# WHAT THIS TASK INVOLVES
Transcribe the part of the article on delivery riders that starts with "For quite some" and goes on through "receivership for gangmastering.".

This article was originally published at the end of August 2020, in the summer that followed the first lockdown in Italy. While it remains current, it should therefore be contextualized in that period.
For quite some years now, delivery riders – these silent figures that run across the city carrying huge thermal backpacks with the logos of the big companies for which they mainly deliver meals to our homes – have been the protagonists of the ghost metropolis during the lockdown. Described as the lockdown heroes by the media, delivery riders are above all the deuteragonists of the new urban precariat, an exposed and very fragile category of workers at the intersection between the platform capitalism, migrations, gig-economy and, indeed, the open spaces of the global pandemic. It's happening all over the world and it's happening in Milan where, at the end of May, the court placed the Italian branch of Uber Eats in temporary receivership for gangmastering.

# PROVIDED INFORMATION

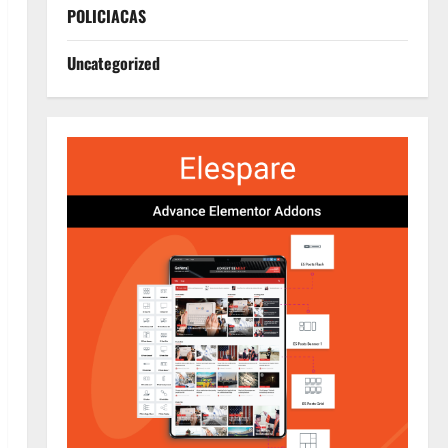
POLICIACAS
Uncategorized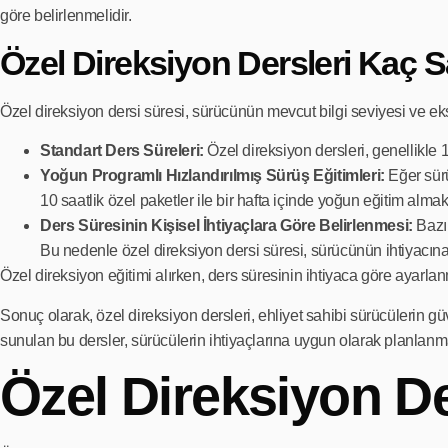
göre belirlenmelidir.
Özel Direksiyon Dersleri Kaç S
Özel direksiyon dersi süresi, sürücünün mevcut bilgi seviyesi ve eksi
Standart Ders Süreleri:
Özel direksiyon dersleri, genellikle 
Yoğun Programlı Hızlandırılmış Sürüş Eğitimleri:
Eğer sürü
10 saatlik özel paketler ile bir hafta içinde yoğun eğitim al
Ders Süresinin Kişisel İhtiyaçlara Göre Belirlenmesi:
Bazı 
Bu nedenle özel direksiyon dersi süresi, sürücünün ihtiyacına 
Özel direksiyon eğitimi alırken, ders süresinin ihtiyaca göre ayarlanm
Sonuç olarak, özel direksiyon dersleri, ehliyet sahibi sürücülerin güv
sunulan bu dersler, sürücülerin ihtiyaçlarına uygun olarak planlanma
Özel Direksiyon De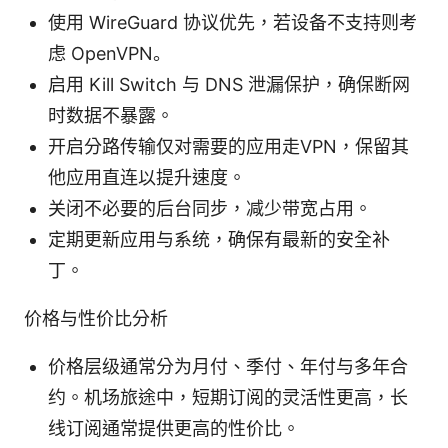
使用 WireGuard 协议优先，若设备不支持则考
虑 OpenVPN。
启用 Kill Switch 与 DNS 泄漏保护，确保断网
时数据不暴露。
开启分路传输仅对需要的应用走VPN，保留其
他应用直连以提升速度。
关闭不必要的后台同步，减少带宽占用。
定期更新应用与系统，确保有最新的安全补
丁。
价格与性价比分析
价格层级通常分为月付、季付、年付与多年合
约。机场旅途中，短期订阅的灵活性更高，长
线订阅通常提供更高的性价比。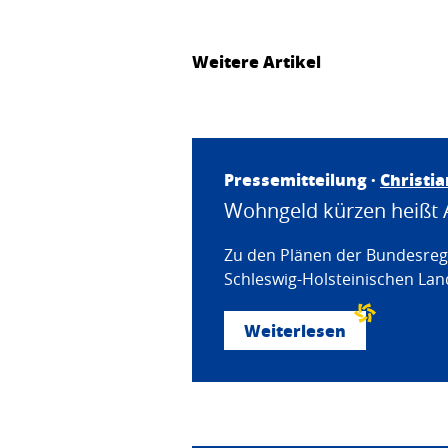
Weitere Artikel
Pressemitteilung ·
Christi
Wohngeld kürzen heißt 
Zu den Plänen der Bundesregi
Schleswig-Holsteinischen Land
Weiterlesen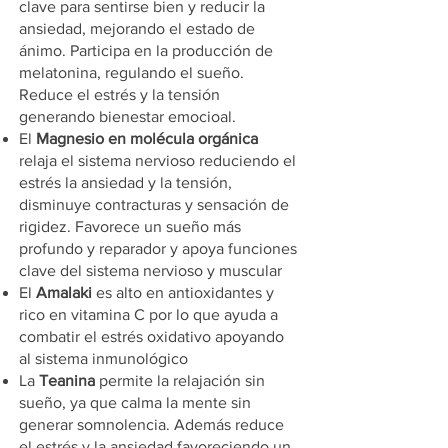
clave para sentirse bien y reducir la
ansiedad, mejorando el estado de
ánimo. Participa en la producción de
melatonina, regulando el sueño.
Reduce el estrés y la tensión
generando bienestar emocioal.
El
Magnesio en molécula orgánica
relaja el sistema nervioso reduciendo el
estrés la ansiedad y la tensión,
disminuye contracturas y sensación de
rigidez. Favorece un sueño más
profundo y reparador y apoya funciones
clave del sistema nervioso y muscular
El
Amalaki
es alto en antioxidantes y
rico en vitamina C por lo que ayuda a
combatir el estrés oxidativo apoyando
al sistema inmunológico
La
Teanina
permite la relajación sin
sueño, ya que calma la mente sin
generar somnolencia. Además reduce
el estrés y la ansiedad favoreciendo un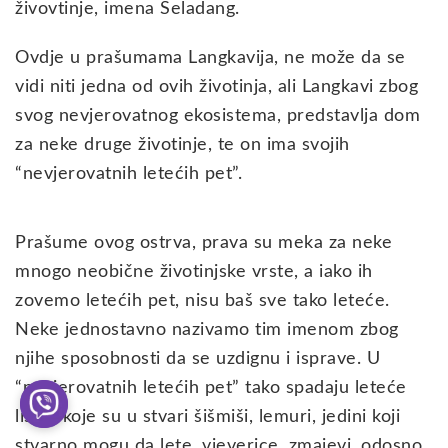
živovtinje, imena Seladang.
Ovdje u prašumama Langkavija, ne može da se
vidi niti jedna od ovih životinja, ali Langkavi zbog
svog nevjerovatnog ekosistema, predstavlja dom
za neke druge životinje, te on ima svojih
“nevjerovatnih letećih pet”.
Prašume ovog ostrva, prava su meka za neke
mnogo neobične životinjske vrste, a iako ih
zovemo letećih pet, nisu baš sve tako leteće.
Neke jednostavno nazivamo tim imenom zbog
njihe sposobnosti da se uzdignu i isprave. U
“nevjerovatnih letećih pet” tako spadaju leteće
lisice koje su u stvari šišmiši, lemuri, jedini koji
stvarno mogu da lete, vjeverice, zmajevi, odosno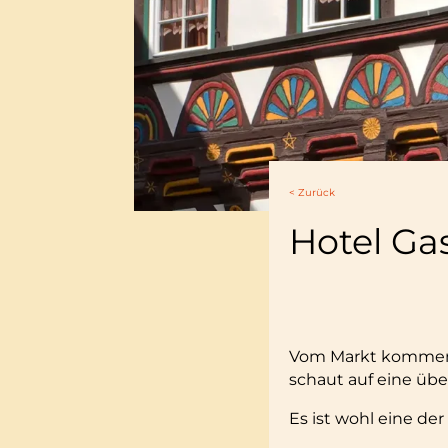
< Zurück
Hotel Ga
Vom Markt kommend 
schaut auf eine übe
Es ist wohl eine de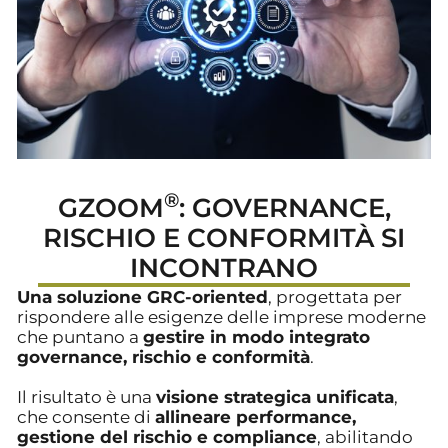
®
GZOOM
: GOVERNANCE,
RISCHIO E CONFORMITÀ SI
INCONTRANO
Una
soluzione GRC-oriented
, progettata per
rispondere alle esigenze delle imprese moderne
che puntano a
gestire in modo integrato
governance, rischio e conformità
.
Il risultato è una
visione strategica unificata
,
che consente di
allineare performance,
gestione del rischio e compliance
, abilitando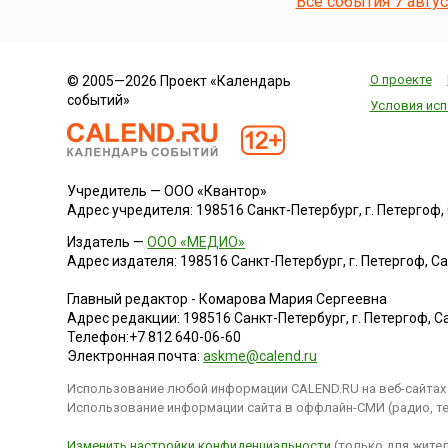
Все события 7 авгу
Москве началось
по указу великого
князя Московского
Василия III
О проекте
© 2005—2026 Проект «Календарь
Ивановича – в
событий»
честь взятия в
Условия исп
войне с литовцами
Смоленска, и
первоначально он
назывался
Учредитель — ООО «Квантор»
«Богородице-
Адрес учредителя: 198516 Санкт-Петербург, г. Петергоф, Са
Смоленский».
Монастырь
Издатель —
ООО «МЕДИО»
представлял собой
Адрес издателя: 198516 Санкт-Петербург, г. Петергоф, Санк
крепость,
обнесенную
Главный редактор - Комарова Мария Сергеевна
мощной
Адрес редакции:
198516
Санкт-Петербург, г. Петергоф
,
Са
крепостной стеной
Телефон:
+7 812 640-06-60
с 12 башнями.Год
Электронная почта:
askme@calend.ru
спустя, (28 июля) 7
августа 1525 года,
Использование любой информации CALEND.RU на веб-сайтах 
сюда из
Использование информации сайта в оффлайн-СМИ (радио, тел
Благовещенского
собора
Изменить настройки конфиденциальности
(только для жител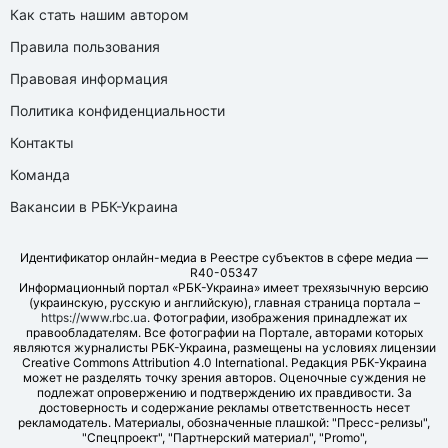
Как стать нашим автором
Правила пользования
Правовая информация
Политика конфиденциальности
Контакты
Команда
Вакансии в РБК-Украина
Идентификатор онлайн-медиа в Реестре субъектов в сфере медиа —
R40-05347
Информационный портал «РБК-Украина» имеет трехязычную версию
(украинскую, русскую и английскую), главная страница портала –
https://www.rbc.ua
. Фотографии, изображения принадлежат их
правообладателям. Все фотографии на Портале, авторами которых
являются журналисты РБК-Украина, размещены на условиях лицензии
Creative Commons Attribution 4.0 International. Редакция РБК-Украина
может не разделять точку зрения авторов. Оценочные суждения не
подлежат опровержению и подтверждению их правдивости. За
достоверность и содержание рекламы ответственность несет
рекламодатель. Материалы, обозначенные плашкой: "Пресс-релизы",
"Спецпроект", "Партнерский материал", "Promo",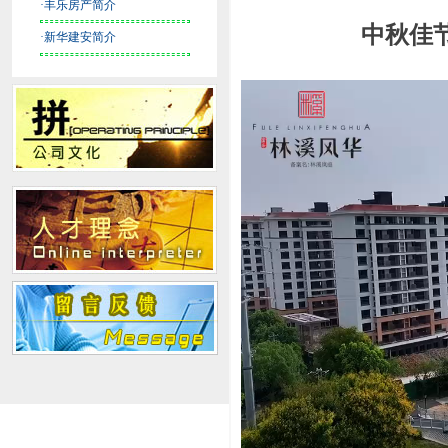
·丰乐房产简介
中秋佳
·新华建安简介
...
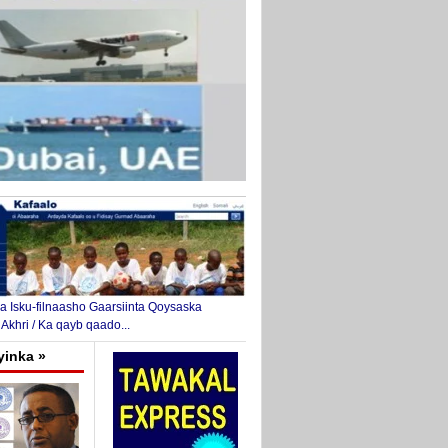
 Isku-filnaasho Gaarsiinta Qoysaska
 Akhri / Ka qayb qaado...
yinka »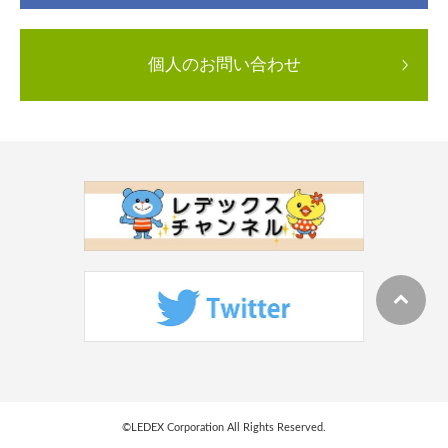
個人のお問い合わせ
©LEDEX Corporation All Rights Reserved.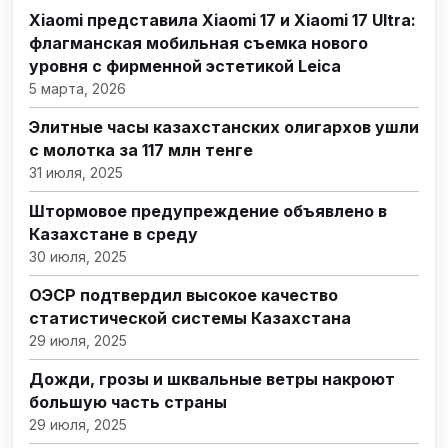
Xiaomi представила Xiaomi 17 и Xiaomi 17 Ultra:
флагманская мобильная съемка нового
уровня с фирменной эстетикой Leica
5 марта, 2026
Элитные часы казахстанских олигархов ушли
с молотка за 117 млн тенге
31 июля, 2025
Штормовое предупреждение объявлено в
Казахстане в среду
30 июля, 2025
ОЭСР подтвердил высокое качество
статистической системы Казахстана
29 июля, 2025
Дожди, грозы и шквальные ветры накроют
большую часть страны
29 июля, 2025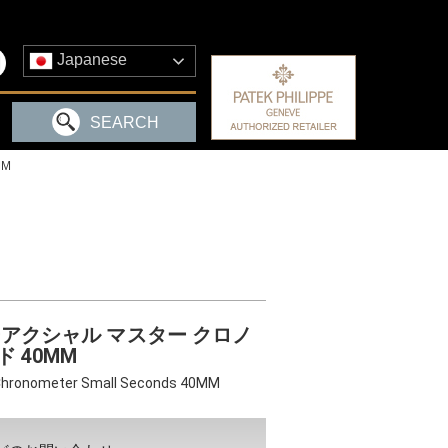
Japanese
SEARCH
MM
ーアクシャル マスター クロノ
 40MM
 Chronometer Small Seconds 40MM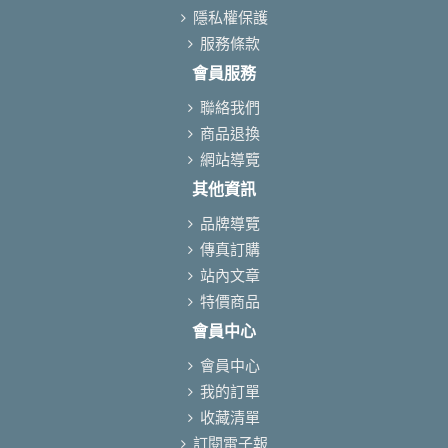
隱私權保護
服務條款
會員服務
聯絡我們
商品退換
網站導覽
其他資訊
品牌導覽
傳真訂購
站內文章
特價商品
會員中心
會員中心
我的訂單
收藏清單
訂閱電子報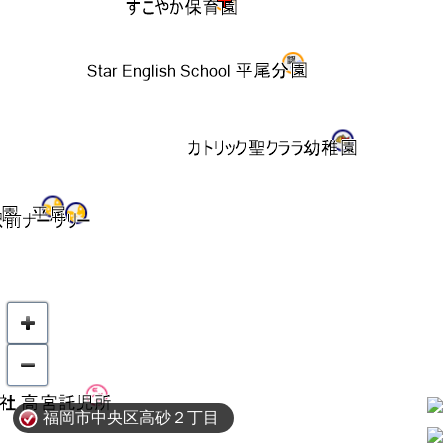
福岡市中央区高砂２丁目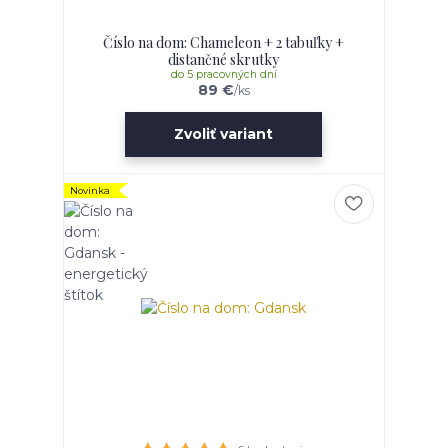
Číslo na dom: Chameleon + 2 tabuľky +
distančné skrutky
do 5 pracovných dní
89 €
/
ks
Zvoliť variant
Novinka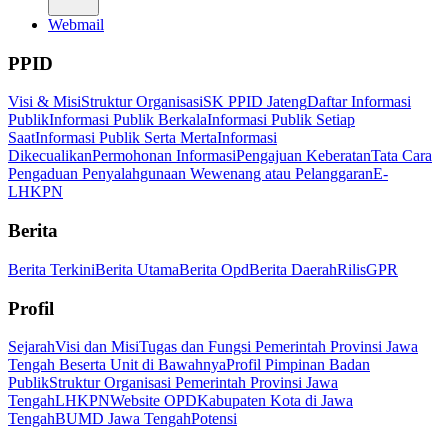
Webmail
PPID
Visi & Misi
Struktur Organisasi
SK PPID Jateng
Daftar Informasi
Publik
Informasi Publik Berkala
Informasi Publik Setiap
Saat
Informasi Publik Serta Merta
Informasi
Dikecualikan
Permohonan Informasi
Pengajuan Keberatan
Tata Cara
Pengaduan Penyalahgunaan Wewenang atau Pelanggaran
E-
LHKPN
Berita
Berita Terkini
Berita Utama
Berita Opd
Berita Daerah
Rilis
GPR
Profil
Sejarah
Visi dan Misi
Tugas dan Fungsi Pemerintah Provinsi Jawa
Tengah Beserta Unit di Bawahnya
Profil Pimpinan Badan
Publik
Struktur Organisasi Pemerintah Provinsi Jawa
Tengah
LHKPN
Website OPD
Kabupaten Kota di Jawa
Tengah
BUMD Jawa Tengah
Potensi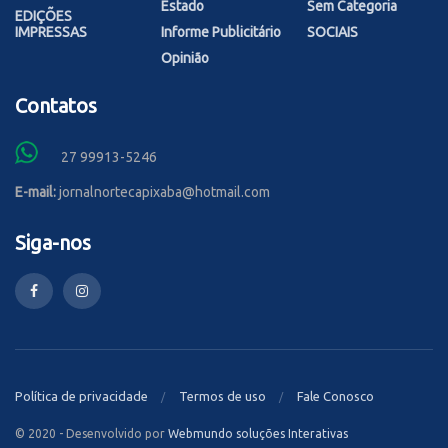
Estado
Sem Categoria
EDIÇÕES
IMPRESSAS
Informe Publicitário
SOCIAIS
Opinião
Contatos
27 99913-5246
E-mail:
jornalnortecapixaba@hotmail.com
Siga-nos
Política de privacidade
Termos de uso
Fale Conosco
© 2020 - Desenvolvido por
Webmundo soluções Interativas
--
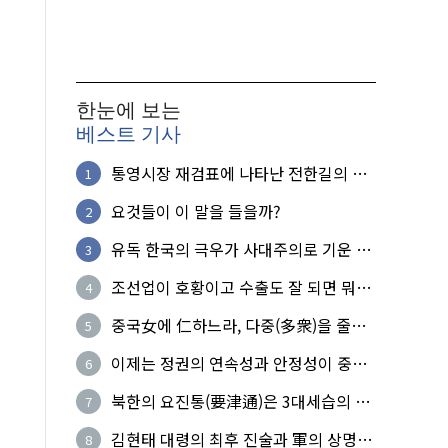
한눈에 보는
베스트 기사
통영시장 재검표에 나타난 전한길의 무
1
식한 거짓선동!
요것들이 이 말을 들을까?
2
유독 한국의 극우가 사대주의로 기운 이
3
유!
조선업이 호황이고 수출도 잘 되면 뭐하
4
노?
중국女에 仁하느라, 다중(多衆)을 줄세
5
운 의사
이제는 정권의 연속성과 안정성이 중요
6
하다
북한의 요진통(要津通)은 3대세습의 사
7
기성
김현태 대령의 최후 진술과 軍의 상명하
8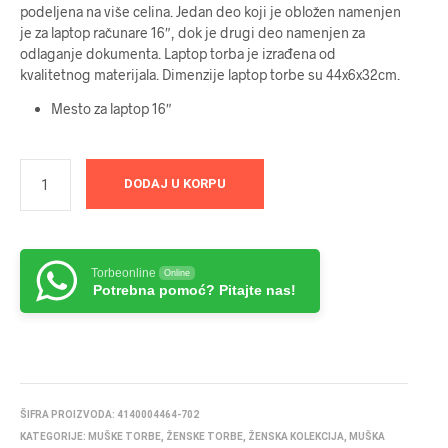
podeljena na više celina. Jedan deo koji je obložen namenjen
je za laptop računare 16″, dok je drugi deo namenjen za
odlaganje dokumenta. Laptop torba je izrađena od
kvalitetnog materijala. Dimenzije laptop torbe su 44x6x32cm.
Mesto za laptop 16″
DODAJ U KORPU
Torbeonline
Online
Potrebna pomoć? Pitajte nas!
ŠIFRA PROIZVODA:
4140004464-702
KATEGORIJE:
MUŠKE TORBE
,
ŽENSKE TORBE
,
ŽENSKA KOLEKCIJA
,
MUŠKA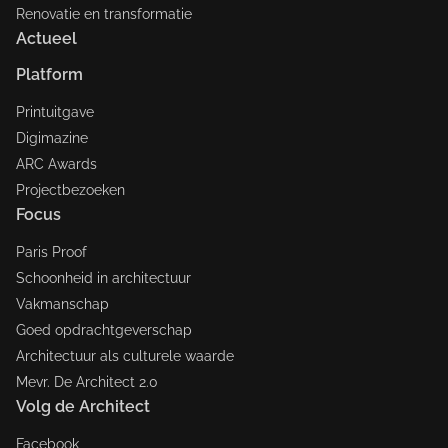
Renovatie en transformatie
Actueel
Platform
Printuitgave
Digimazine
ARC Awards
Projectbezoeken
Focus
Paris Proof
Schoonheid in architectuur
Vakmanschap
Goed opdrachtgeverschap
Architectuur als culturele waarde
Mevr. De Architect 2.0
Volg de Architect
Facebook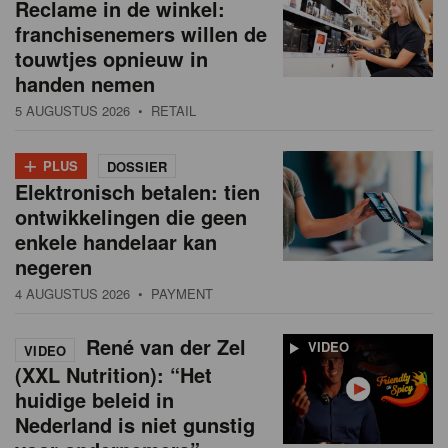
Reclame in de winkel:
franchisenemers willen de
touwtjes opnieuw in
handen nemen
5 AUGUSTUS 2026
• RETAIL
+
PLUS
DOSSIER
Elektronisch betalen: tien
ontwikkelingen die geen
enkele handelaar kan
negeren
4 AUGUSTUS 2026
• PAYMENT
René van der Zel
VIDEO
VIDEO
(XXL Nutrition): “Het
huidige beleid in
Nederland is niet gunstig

# TASK OUTPUT
For quite some years now, delivery riders – these silent figures that run across the city carrying huge thermal backpacks with the logos of the big companies for which they mainly deliver meals to our homes – have been the protagonists of the ghost metropolis during the lockdown. Described as the lockdown heroes by the media, delivery riders are above all the deuteragonists of the new urban precariat, an exposed and very fragile category of workers at the intersection between the platform capitalism, migrations, gig-economy and, indeed, the open spaces of the global pandemic. It's happening all over the world and it's happening in Milan where, at the end of May, the court placed the Italian branch of Uber Eats in temporary receivership for gangmastering.